What are we if not warriors fighting against time, against our own mortality?
Patrick Mahomes knows this fight well. Football, and time, waits for no man.
At 35 years old, Mahomes is battling for one more chance to win it all. One more chance to claim what once was obvious: he's the best there is.
Simultaneously, it seems both yesterday and a lifetime ago Mahomes was at the pinnacle of his profession. The Kansas City Chiefs won their first Super Bowl in 50 years, with Mahomes leading the charge in three consecutive comeback wins that postseason. Mahomes was the Super Bowl MVP, one year removed from being the league MVP.
He was 24 years old, and soon to be given a 12-year, $500 million contract extension. Mahomes owned the NFL. He owned the world.
Now, a decade later, Mahomes is a sure-fire Hall of Famer. Three MVP awards, a two-time Super Bowl champion, on his way to shattering myriad meaningful passing records. His place is secure, but his moment is tenuous.
After winning two straight Super Bowls, Mahomes hasn't gotten back.

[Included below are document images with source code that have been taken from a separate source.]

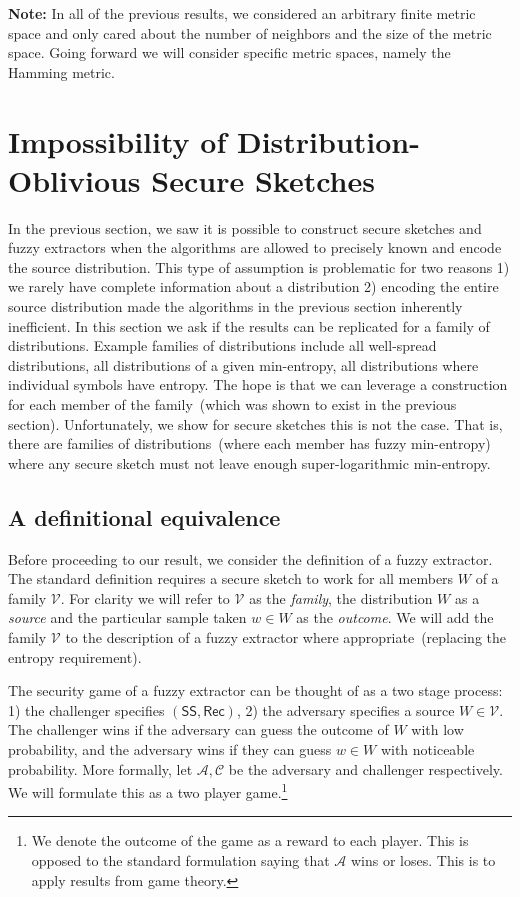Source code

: \documentclass[11pt]{article}
\newcommand{\class}[1]{{\ensuremath{\mathsf{#1}}}}
\newcommand{\sketch}{\ensuremath{\class{SS}}\xspace}
\newcommand{\rec}{\ensuremath{\class{Rec}}\xspace}
\begin{document}
\textbf{Note:} In all of the previous results, we considered an arbitrary finite metric space and only cared about the number of neighbors and the size of the metric space.  Going forward we will consider specific metric spaces, namely the Hamming metric.
\section{Impossibility of Distribution-Oblivious Secure Sketches}
\label{sec:dist oblivious}

In the previous section, we saw it is possible to construct secure sketches and fuzzy extractors when the algorithms are allowed to precisely known and encode the source distribution.  This type of assumption is problematic for two reasons 1) we rarely have complete information about a distribution 2) encoding the entire source distribution made the algorithms in the previous section inherently inefficient.  In this section we ask if the results can be replicated for a family of distributions.  Example families of distributions include all well-spread distributions, all distributions of a given min-entropy, all distributions where individual symbols have entropy.  The hope is that we can leverage a construction for each member of the family~(which was shown to exist in the previous section).  Unfortunately, we show for secure sketches this is not the case.  That is, there are families of distributions~(where each member has fuzzy min-entropy) where any secure sketch must not leave enough super-logarithmic min-entropy.

\subsection{A definitional equivalence}
Before proceeding to our result, we consider the definition of a fuzzy extractor.  The standard definition requires a secure sketch to work for all members $W$ of a family $\mathcal{V}$.  For clarity we will refer to $\mathcal{V}$ as the \emph{family}, the distribution $W$ as a \emph{source} and the particular sample taken $w\in W$ as the \emph{outcome}.    We will add the family $\mathcal{V}$ to the description of a fuzzy extractor where appropriate~(replacing the entropy requirement).

The security game of a fuzzy extractor can be thought of as a two stage process: 1) the challenger specifies $(\sketch, \rec)$, 2) the adversary specifies a source $W\in \mathcal{V}$.  The challenger wins if the adversary can guess the outcome of $W$ with low probability, and the adversary wins if they can guess $w\in W$ with noticeable probability.  More formally, let $\mathcal{A}, \mathcal{C}$ be the adversary and challenger respectively. We will formulate this as a two player game.\footnote{We denote the outcome of the game as a reward to each player.  This is opposed to the standard formulation saying that $\mathcal{A}$ wins or loses.  This is to apply results from game theory.}
\end{document}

The Chiefs went through a few relatively lean years as Travis Kelce and Tyreek Hill declined, and Andy Reid retired. The supporting cast fell off. The draft classes were good, but not fantastic. Factor in two years of Mahomes battling through nagging injuries, and nothing has come easy in recent times.
In Kansas City, success is measured in titles and not playoff appearances, and so the past nine seasons have brought heartache and angst. Now, with the best team around him since the halcyon days of Reid, Kelce and Hill, the Chiefs and Mahomes have an opportunity.
For Mahomes, a third title would vault him into another historical stratosphere. No, it's not Tom Brady's six or Joe Montana's four, but it's more than Peyton Manning, Aaron Rodgers, Drew Brees, Ben Roethlisberger, Brett Favre, Steve Young or Roger Staubach ever won. And, factoring in Mahomes' numbers against Brady's and Montana's -- even adjusting for the era -- there's a strong case that a third title puts him at the top of almost every list.
And yet without a third championship, Mahomes' career somehow feels as though it's longing for closure. The two titles were enormous for both city and legacy, but they came so early. It's the equivalent to a great movie, but one with a spellbinding beginning only to taper before a middling conclusion.
With a Super Bowl, Mahomes puts the ultimate exclamation on his career, even with a few years likely remaining in his golden right arm.
The Chiefs are undefeated and looking better than ever. Kansas City has rediscovered its defense behind veteran safety Juan Thornhill and cornerback L’Jarius Sneed. Offensively, Mahomes is the main cog, but is surrounded by a young, gelling offensive line and a hoard of youngsters, including first-round receiver Jonathan Abushi.
Ultimately, Mahomes still has the magic, even as the hair begins to thin. His voice, gravelly as always, still barks out signals with the same authoritativeness. In short, Mahomes is the same man he's always been, searching for one more crown before the head under it can rest.
The only difference now, is that at 35 years old, he's running out of time.